June 2 at 10:15 AM - 11:15 AM
Organizer
Venue
High-throughput screening (HTS) is an essential step in the discovery and development of novel therapeutics. Droplet-based and continuous-flow microfluidic platforms offer improved sensitivity, reduced cost, and enhanced physiological relevance compared with conventional screening technologies such as microplates and flow cytometers. However, a challenge towards unlocking the full potential of microfluidic platforms for HTS in academic and industrial settings is the development of designs that accelerate the exploration of massive design spaces for insights beyond bulk measurements. While droplet-based microfluidics have been used to screen large libraries of enzyme variants and cell types with single-molecule and single-cell level resolution, these approaches are primarily limited to fluorescence-based assays at throughputs up to the 10 kHz range. Although continuous-flow microfluidic systems have been used to perform combinatorial drug screens across cell cultures, a lack of reliable strategies for reversible cellular access and incompatibility with certain single-cell manipulation techniques has hindered their functionality for high control, high throughput cellular assays.

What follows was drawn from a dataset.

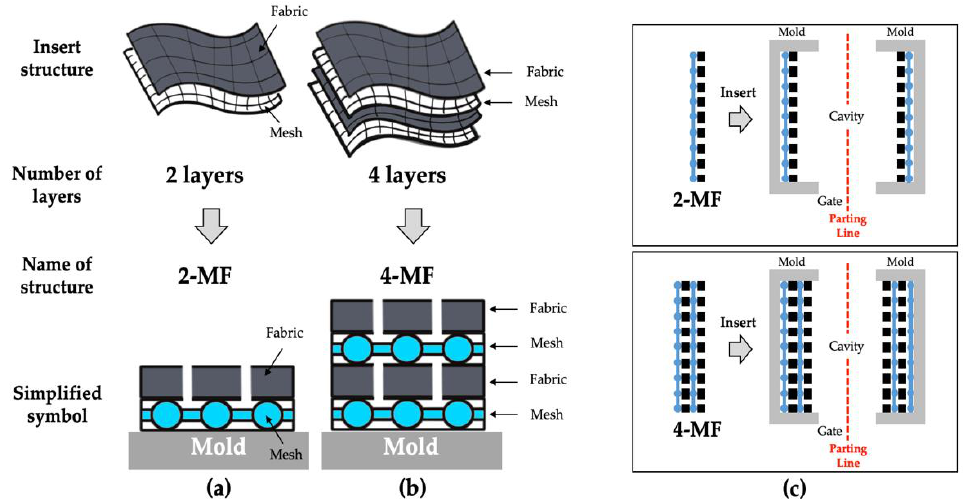
Figure 7. Schematics of the insert structures: ( a ) 2-MF structure; ( b ) 4-MF structure; ( c ) mold insert structure. Table 4. Injection molding conditions for the mesh-inserted composite.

In this talk, we discuss our work towards addressing these challenges, specifically by presenting two types of microfluidic platforms that enable accessible, throughput-scalable screening of functional biomolecules in biochemical and cellular assays. We present a microfluidic device that enables deformation-based separation of microgels using sequential bifurcations at moderate inertia. We investigate the dynamics of dilute suspensions of viscoelastic particles in confined microfluidic channels and demonstrate the utility of the device for enzymatically catalyzed hydrogel degradation assays. Additionally, we present our work to engineer a reversibly-sealable microfluidic platform for multi-molecule gradient delivery to large adherent cell cultures. We evaluate the spatiotemporal control of physiochemical gradients across centimeter-scale areas and show the power of the approach to simultaneously deliver combinations of multiple molecules to cells with tunable flow-induced shear stresses. In summary, our microfluidic platforms have the potential to identify optimal biomolecular at throughputs relevant for the discovery of drug candidates to address unmet therapeutic needs.